June 28, 2016
Hannah Pittard likes to write about the things no one likes talking about. She wrote about the end of youth in The Fates Will Find Their Way; she wrote about suicide and credit card debt in Reunion. In her newest novel, Listen to Me, Pittard examines the way technology can negatively affect relationships.
Listen to Me opens with married couple Maggie and Mark, about to embark on an old-fashioned American road trip to Mark's parents' farm. The trip is an annual event for the couple and their dog Gerome (they've never had kids), but this year the thrill is gone.
Maggie, who was recently mugged at gunpoint, has become paranoid, teetering on irrational. She obsessively seeks out morbid news online. Mark, meanwhile, feels pushed to a breaking point by his wife's behavior — fearing she's become a stranger to him after so many years together. The road trip, where laptop and smartphone use is limited, and the getting-back-to-nature mentality on the farm is his desperate effort to reconnect them.
Something is going to happen on this road trip; the suspense has been building since page one.
But, as the omens pile up — an advancing tornado, power outages, remote locations, strange encounters — readers might start to think Maggie isn't so ridiculous. Something is going to happen on this road trip; the suspense has been building since page one.
Neither character is extremely likable, and their backgrounds stumble into eye-rolling territory.
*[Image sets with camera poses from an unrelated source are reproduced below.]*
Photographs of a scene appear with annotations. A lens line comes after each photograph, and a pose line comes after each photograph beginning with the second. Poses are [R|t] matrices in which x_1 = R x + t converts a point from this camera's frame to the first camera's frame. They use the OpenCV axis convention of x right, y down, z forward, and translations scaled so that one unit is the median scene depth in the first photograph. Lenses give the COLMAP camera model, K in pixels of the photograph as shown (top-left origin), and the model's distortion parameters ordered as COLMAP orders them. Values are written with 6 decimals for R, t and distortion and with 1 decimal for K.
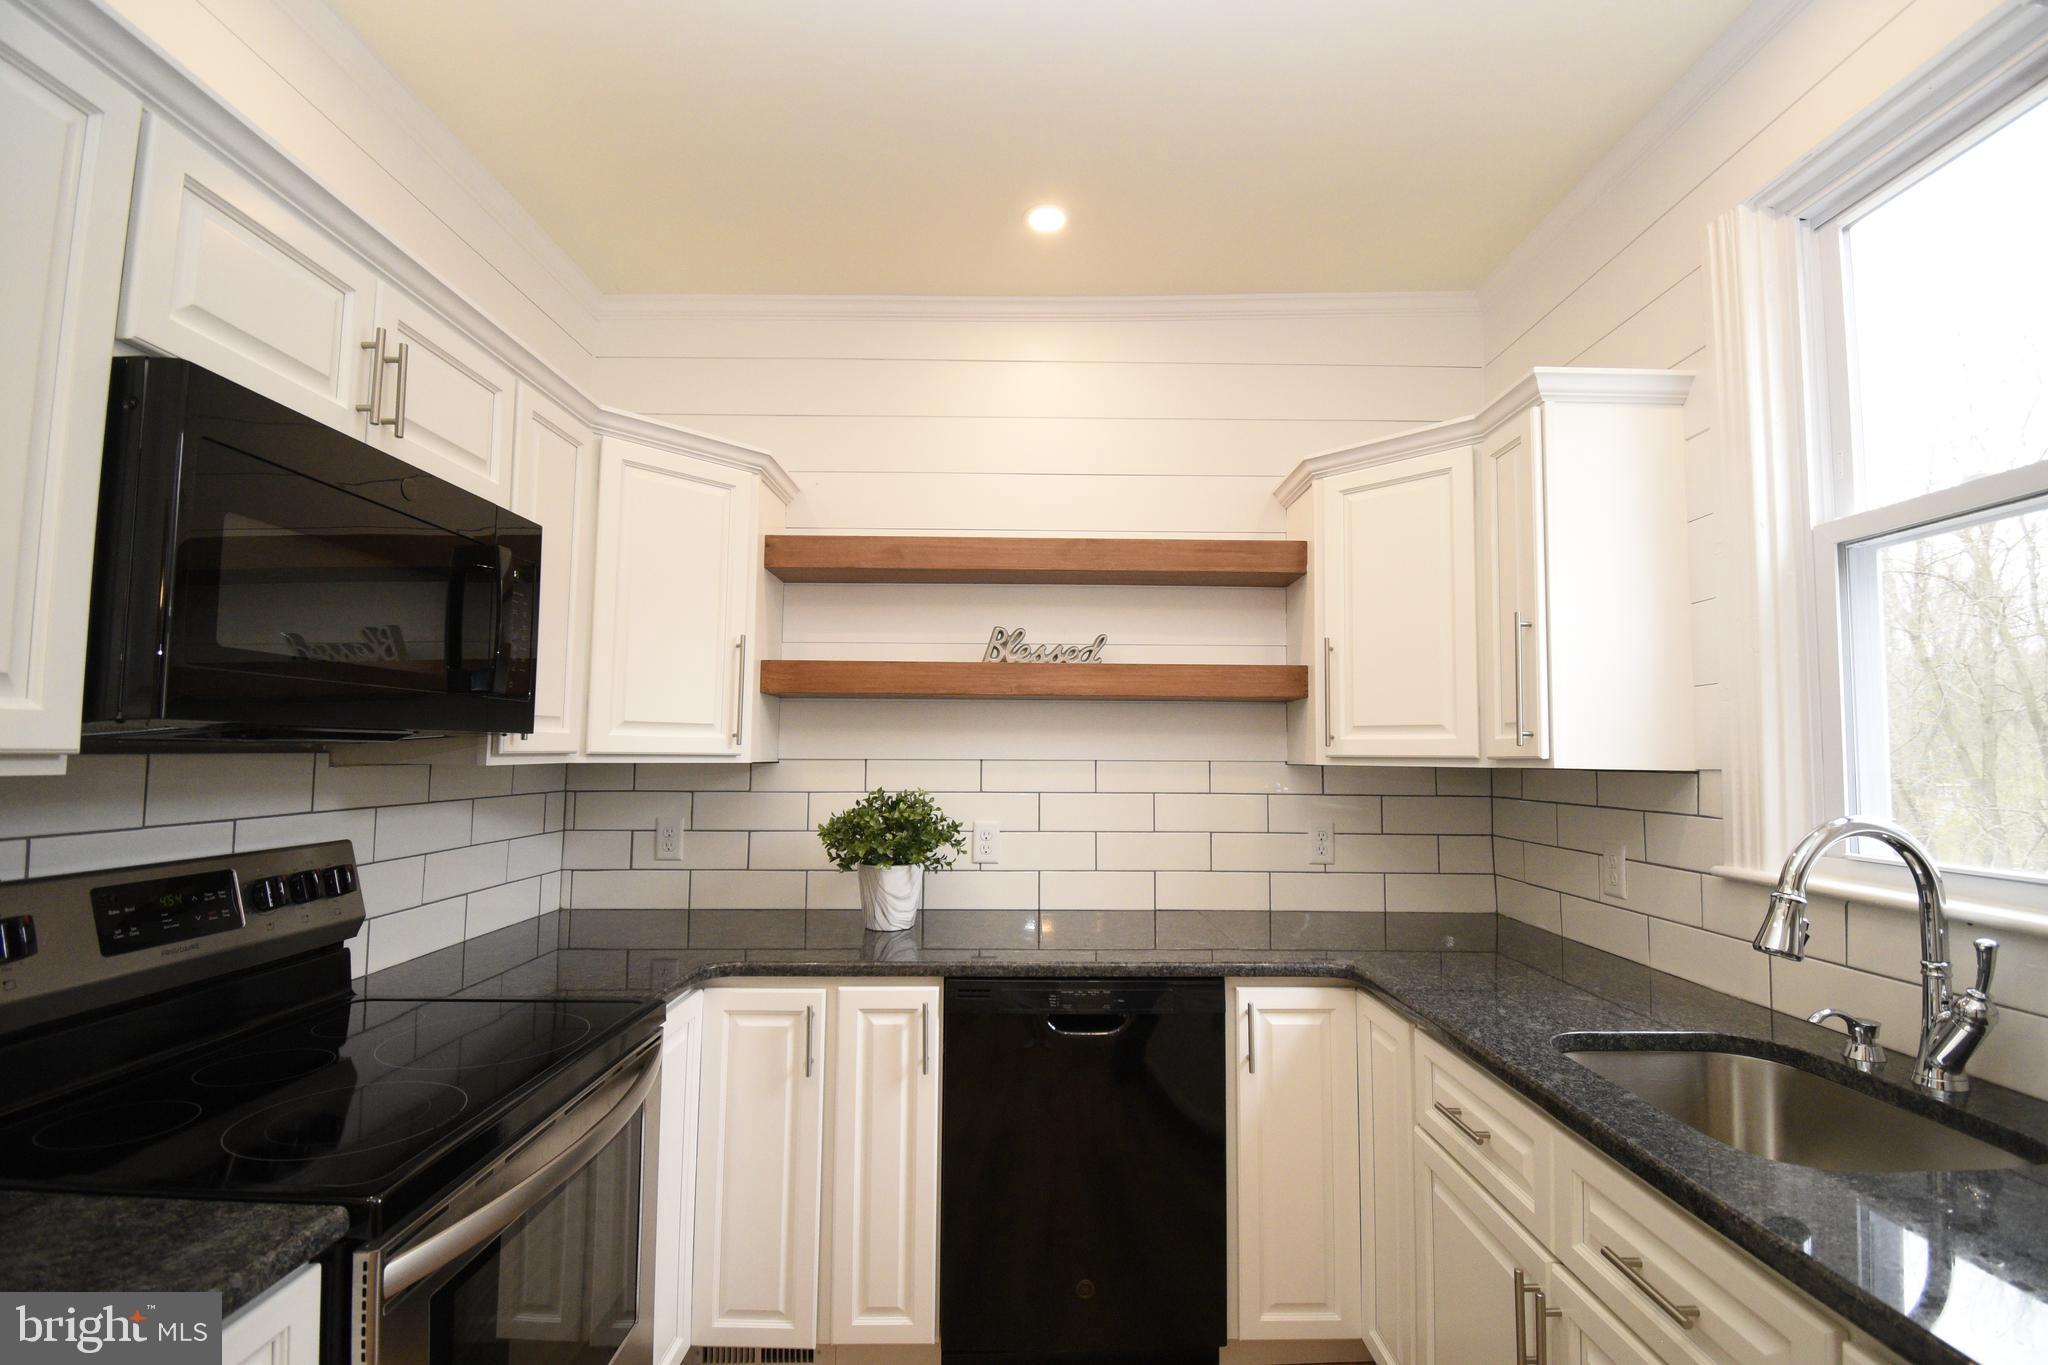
lens RADIAL K [[911.0, 0, 1033.7], [0, 911.0, 689.5], [0, 0, 1]] dist [0.025925, -0.031778]
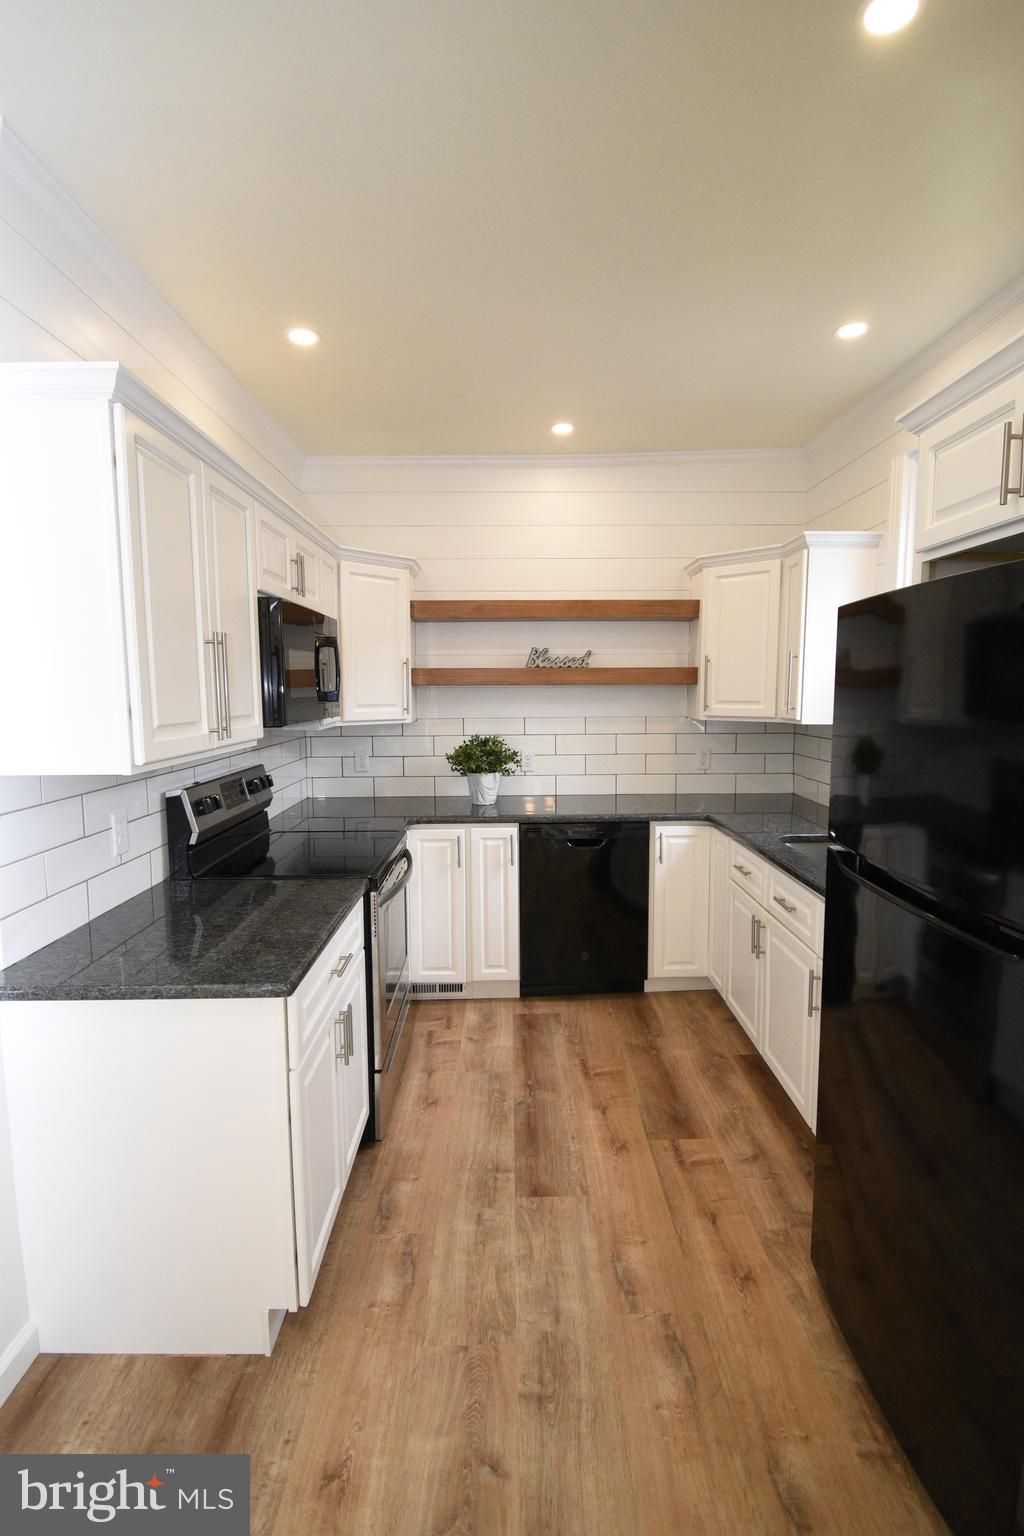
lens RADIAL K [[735.3, 0, 519.4], [0, 735.3, 759.5], [0, 0, 1]] dist [0.026391, -0.033218]
pose [[0.999857, -0.013242, 0.010493, -0.101716], [0.011298, 0.985813, 0.167468, -0.109954], [-0.012561, -0.167326, 0.985822, -0.608729]]
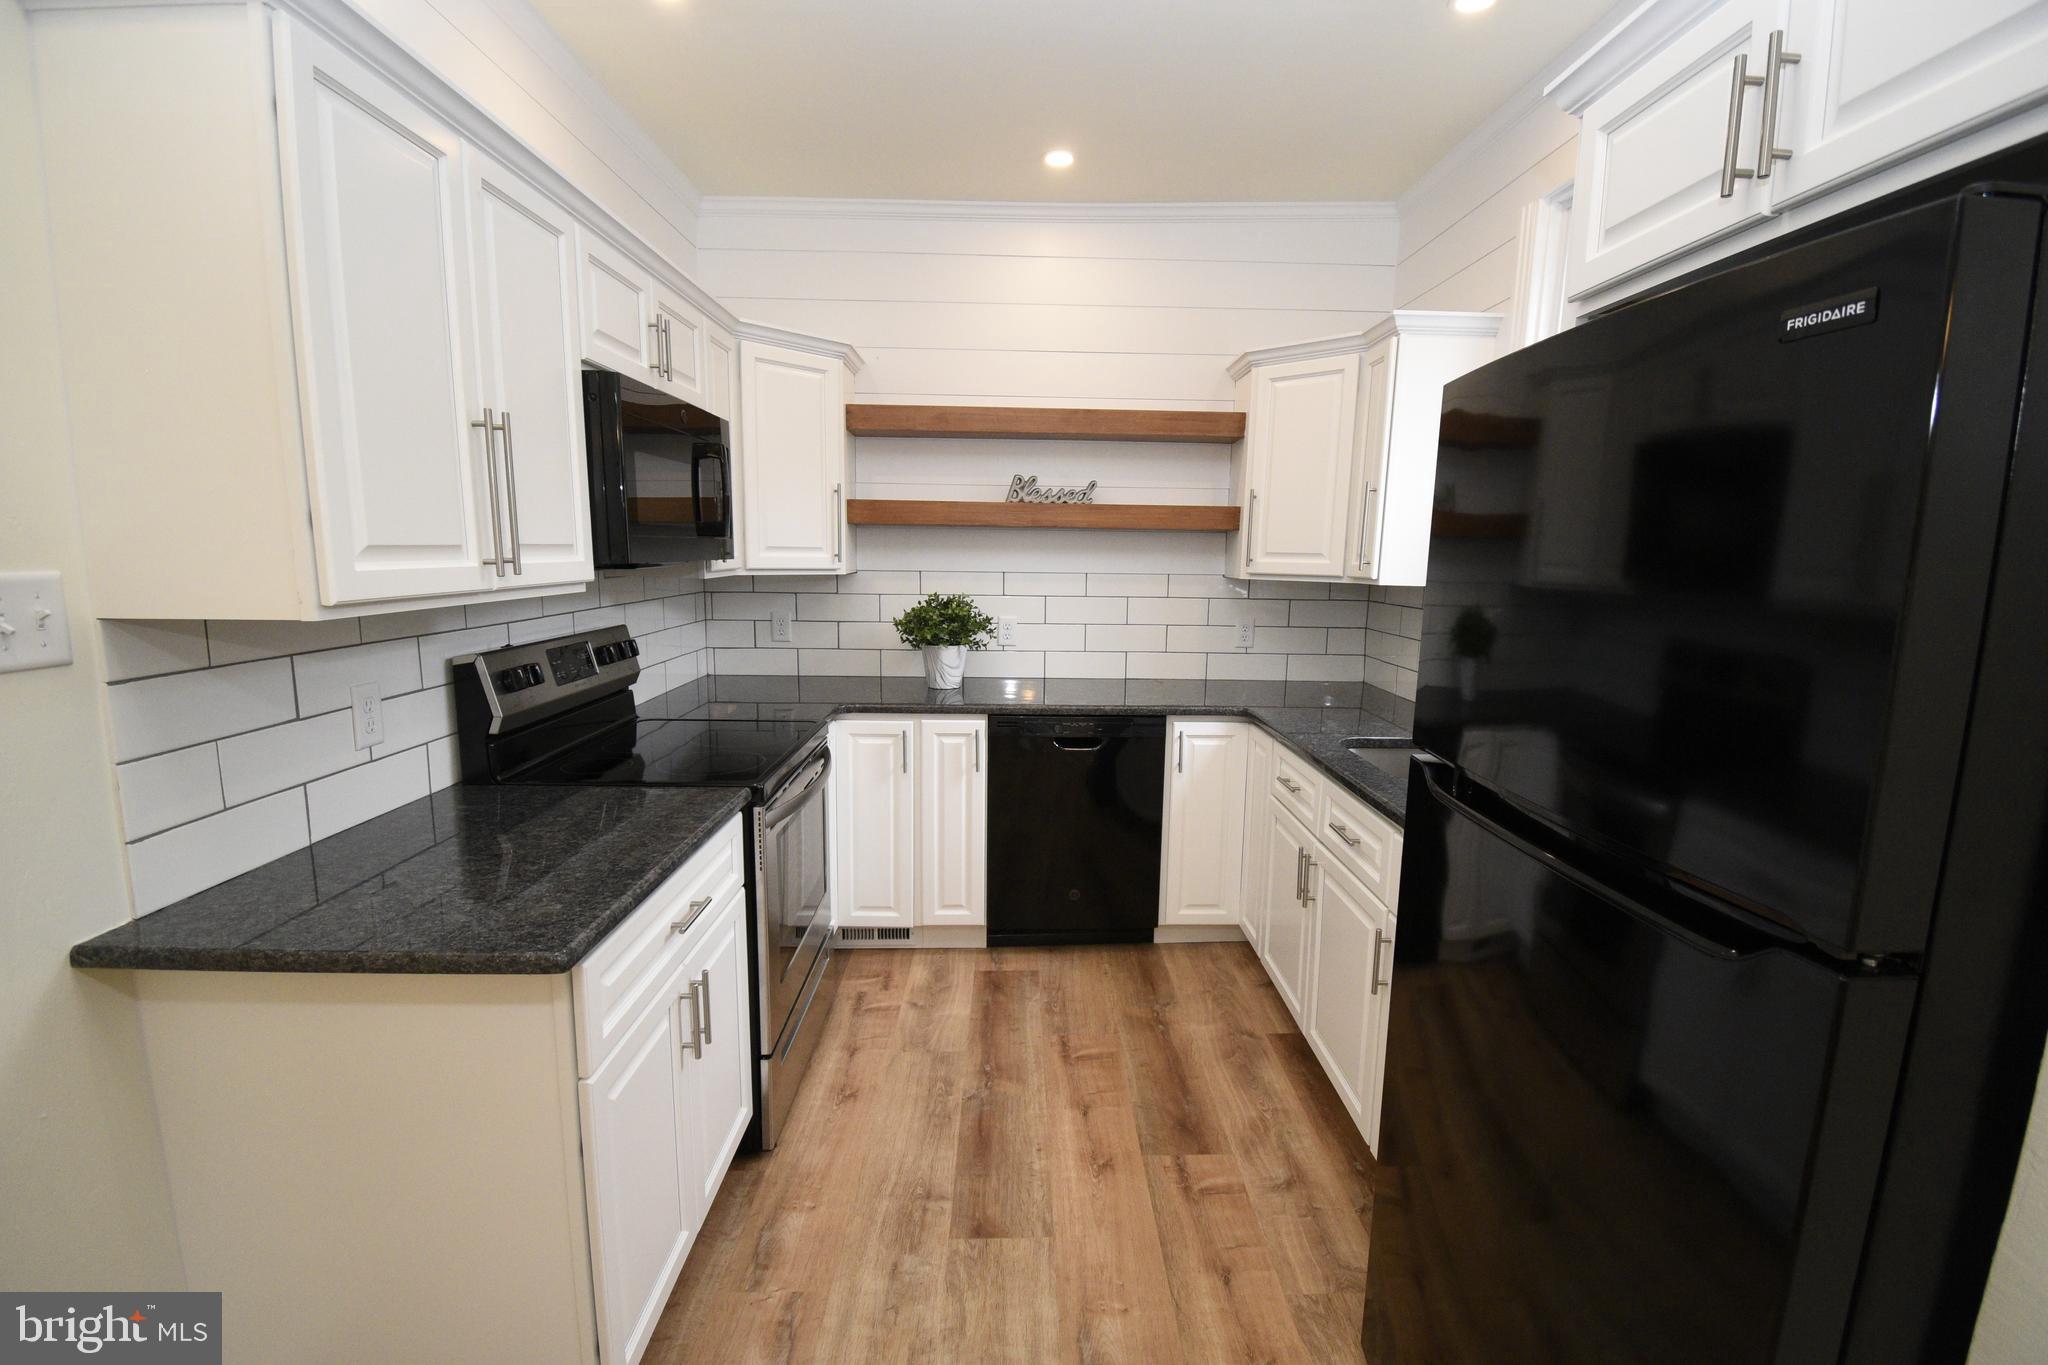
lens RADIAL K [[911.0, 0, 1033.7], [0, 911.0, 689.5], [0, 0, 1]] dist [0.025925, -0.031778]
pose [[0.999816, 0.005735, 0.018285, -0.043562], [-0.009655, 0.974963, 0.222157, -0.067990], [-0.016553, -0.222292, 0.974840, -0.464043]]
Mark, the handsome professor, and Maggie, the successful veterinarian, might come from different upbringings but they've made a thus-far happy life together. He fell in love with her because of her unabashed gap tooth smile.
Thankfully, their backgrounds aren't essential to the storyline. The focus is on their inner dialogues as they feel themselves drifting apart. Maybe they don't really know each other; maybe they don't really know themselves. Their online vices certainly imply that that's the case.
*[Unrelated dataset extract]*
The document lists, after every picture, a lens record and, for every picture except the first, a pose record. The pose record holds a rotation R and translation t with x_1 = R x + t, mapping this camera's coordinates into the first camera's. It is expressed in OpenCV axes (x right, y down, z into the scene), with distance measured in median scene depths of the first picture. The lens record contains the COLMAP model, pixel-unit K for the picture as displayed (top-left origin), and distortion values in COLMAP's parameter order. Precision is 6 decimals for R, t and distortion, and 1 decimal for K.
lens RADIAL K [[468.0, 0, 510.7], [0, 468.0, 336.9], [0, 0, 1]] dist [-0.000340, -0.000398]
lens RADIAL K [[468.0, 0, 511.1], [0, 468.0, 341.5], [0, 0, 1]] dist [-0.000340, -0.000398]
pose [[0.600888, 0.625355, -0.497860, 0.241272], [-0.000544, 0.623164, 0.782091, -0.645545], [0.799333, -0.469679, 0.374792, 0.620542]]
Pittard writes her characters' vulnerable, inappropriate, selfish, trivial, scary thoughts with cringeworthy honesty. Mark wonders if his wife is actually a "loser." Maggie resolves with herself that sometimes women just need to "take one for the team."
Moments like these ring true for their vulnerability. It can, at times, feel as though you've stumbled onto a diary page you forgot you wrote. No one wants to be a Maggie and no one wants to be a Mark, but it is easy to imagine yourself as either one.
Pittard may write about the things that no one likes talking about, but readers should listen when one of her characters brings it up.